So many 5s but

Using the Carmichael function, we find that $5^8\equiv{1}\pmod{32}$ . Thus $5^{1234566}=5^{8\times{154320+6}}\equiv5^6\equiv9\pmod{2^5}$ . Multiplying through with $5^5$ we find that $5^{1234571}\equiv9\times5^5=28125\pmod{10^5}$

5^{4}=0625 : 5^{5}=3125 :5^{6}=..5625: 5^{7}=..8125: 5^{8}=..0625: 5^{9}=..3125

.................. :5^{1234568}=....0625

5^{1234569}=...3125:5^{1234570}=...5625 : 5^{1234571}=....8125

5^{7}=..78125 : 5^{11}=..28125 : 5^{15}=..78125 : 5^{19}=..28125 ........... :

5^{1234567}=....78125 : 5^{1234571}=...28125

Simply used Euler's Theorem.

To calculate last 5 digits we need to find the remainder by 100000.

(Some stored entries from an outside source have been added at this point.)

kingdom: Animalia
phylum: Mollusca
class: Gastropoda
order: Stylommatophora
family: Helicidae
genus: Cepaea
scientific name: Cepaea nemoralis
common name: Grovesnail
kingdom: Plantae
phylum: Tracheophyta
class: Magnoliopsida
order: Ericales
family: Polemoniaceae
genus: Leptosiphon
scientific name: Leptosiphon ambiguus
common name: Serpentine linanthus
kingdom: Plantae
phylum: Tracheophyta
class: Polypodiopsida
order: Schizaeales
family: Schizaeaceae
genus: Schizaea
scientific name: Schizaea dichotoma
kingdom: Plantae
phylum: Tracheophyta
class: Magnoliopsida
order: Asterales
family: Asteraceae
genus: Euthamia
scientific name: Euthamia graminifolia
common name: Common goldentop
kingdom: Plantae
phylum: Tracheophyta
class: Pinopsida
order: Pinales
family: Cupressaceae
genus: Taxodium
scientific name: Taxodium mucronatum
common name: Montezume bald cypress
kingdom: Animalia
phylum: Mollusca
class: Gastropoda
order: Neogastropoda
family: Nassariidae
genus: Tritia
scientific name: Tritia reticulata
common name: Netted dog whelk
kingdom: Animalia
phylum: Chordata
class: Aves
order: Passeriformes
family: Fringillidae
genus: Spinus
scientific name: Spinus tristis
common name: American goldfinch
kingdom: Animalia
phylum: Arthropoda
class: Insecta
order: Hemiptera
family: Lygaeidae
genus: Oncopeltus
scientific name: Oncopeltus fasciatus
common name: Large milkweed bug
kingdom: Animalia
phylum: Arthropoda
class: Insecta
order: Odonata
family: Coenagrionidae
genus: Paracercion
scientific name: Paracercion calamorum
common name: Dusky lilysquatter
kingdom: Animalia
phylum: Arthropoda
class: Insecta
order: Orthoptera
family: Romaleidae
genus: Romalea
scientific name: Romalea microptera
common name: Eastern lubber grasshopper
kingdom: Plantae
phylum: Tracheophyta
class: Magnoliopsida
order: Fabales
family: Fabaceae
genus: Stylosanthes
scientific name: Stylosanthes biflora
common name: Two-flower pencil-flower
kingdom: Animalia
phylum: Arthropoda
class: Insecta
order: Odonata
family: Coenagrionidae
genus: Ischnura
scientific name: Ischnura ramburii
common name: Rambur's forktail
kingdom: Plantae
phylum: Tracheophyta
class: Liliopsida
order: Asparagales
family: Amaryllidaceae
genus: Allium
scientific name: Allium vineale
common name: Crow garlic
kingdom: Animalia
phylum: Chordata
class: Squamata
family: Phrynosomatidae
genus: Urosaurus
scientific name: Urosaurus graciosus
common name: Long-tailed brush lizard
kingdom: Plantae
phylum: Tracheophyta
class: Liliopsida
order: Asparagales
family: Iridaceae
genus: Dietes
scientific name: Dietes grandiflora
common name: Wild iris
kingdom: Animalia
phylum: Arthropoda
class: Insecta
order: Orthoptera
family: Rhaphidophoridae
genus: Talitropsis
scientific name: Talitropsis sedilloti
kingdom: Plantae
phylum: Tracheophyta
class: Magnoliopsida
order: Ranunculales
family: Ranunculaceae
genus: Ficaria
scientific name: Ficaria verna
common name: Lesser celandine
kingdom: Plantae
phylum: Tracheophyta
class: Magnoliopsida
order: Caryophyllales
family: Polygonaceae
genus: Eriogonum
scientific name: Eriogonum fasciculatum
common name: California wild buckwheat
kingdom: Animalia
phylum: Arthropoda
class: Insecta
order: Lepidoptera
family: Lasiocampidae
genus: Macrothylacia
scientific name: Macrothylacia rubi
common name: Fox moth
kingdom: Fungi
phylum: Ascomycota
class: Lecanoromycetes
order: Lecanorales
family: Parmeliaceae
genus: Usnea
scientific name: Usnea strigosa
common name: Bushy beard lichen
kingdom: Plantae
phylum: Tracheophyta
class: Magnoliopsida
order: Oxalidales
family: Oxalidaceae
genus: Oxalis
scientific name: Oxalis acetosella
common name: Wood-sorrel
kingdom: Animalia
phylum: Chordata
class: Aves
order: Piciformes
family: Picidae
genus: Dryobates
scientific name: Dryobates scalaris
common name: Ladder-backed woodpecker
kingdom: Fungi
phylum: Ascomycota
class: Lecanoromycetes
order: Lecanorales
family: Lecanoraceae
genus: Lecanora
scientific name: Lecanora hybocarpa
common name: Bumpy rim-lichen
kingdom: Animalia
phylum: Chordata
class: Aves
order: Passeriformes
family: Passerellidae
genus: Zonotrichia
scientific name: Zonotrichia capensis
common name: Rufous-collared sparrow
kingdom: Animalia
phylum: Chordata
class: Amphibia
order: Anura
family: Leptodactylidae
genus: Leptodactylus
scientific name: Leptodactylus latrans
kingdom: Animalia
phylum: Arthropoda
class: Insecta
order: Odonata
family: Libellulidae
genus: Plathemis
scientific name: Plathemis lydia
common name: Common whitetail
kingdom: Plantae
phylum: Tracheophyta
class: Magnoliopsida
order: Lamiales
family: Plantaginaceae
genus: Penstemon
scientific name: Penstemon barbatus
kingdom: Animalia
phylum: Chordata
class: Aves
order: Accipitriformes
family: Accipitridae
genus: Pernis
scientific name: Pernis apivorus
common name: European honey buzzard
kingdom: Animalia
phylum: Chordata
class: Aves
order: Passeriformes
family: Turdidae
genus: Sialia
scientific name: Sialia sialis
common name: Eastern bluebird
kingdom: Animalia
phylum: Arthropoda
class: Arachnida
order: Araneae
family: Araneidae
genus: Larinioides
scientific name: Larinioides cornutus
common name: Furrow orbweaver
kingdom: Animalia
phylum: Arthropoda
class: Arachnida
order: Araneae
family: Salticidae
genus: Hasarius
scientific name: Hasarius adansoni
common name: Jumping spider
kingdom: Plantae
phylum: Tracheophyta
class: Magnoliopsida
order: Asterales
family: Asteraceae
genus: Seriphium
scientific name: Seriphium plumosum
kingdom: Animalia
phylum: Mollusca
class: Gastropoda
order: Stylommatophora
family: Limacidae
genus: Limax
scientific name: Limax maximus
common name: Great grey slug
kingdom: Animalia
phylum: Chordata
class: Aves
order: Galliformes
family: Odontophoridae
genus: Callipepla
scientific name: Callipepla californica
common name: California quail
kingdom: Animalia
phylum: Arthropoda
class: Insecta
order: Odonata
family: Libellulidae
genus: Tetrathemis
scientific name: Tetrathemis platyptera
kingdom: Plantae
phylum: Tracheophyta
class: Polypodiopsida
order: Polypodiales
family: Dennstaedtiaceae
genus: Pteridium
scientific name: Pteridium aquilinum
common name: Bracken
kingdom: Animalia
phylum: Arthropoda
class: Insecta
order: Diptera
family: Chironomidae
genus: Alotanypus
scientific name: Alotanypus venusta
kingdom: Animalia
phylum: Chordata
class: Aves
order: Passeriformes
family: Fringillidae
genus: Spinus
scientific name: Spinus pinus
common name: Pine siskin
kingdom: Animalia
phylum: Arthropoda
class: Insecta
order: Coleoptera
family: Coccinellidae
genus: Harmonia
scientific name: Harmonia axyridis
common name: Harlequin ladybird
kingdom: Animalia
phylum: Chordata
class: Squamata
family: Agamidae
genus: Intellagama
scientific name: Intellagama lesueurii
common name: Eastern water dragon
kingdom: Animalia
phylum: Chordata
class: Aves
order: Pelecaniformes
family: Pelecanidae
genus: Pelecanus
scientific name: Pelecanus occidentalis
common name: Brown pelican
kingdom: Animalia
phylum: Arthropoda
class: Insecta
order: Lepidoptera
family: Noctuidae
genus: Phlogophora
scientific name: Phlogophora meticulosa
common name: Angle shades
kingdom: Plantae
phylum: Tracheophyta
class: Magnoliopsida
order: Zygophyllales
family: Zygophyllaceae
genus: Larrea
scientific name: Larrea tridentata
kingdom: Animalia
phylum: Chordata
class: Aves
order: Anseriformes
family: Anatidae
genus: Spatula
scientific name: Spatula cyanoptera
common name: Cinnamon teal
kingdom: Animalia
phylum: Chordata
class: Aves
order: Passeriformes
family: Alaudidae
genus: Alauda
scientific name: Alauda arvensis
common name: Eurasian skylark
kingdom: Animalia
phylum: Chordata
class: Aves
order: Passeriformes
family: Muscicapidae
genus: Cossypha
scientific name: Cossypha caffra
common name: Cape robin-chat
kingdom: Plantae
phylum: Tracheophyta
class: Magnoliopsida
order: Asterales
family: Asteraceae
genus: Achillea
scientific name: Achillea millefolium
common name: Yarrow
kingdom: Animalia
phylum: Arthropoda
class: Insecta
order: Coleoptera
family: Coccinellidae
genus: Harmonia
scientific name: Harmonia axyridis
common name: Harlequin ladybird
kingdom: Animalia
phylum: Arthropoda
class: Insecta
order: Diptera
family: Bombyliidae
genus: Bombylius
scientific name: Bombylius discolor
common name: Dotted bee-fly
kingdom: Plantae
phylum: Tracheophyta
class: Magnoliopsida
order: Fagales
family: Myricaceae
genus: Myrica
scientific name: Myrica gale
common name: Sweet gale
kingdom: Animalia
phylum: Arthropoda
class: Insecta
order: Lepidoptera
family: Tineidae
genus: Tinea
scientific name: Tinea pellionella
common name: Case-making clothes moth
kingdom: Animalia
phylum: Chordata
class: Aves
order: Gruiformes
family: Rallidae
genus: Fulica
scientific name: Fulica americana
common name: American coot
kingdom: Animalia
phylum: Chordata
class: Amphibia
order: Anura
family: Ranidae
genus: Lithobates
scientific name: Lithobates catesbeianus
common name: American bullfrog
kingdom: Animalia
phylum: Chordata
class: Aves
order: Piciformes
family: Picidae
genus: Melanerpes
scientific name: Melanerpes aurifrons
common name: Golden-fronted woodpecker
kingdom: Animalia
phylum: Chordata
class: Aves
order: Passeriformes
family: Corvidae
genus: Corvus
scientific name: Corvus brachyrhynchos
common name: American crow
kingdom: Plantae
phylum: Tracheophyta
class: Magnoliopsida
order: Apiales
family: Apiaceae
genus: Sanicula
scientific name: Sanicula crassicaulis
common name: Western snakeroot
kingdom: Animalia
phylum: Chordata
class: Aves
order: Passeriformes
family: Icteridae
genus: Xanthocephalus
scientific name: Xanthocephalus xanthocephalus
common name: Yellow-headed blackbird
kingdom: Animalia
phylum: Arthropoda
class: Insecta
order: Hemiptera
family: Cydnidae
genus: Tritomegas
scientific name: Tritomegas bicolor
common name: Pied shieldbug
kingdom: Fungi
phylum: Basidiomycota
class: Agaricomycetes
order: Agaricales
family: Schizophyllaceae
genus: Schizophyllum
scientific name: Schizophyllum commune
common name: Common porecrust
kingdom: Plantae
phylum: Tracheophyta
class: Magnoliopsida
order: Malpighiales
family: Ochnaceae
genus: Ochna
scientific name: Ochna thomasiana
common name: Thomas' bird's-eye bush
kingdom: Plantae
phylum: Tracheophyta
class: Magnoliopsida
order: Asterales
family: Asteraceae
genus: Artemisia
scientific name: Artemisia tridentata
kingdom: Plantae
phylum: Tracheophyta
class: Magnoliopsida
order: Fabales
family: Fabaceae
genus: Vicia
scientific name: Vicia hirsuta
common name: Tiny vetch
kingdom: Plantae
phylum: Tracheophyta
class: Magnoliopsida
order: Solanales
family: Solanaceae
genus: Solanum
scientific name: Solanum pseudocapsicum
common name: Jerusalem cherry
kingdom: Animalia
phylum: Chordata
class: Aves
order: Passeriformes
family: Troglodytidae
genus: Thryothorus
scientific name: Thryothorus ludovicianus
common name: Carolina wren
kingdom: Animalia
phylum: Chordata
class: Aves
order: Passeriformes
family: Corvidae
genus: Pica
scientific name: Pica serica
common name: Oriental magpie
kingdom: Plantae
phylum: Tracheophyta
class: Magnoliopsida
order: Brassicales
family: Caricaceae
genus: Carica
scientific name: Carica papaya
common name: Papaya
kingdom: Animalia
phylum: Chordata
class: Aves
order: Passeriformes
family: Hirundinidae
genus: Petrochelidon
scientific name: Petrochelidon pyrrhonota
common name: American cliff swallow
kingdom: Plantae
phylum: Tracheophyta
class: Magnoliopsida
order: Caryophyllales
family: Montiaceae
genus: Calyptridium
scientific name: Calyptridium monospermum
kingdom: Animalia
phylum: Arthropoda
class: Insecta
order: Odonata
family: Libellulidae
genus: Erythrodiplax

So first we cancel $5^{5}$ .

Now we need to find the remainder when $5^{1234566}$ is divided by 32 . By applying Euler's Theorem we obtain remainder = 9.

Since we had cancelled out 3125, so we need to multiply it back. THIS gives the answer $9\times{3125} = 28125$ .

First calculate $5^{1234566}$ $(mod 32)$ . We get it to be 9. Then multiply 3125 to get the desired result.